● **PAGE TEXT**
NACS Reacts To 21 Cent Cap on Swipe Fees

NACS calls Fed’s final rule “an irresponsible abdication of its legal duty.”

The U.S. Federal Reserve’s final rules on debit card swipe fees “is an irresponsible abdication of its legal duty to implement the law as written,” said National Association of Convenience Stores (NACS) Senior Vice President of Government Relations Lyle Beckwith.

The final rules issued today set a per-transaction debit swipe fee of 21 cents, which is significantly higher than the Federal Reserve’s originally proposed rate of 7 cents or the compromise rate of 12 cents. The rules also add 0.05 percent of the transaction amount for fraud prevention.

● **DATA SECTION**
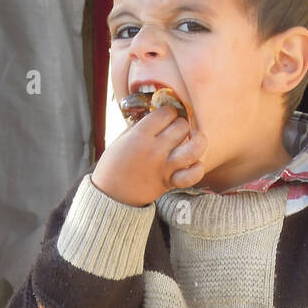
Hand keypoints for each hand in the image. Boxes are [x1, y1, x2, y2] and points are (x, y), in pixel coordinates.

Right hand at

● **WORK INSTRUCTION 1**
In the swipe fee article, what rate did the Federal Reserve originally propose for debit swipe fees?
● **WORK INSTRUCTION 2**
Transcribe part of the swipe fee article, beginning at the words "The U.S. Federal" and stopping after "Relations Lyle Beckwith.".

● **YOUR SOLUTION 1**
7 cents per transaction

● **YOUR SOLUTION 2**
The U.S. Federal Reserve’s final rules on debit card swipe fees “is an irresponsible abdication of its legal duty to implement the law as written,” said National Association of Convenience Stores (NACS) Senior Vice President of Government Relations Lyle Beckwith.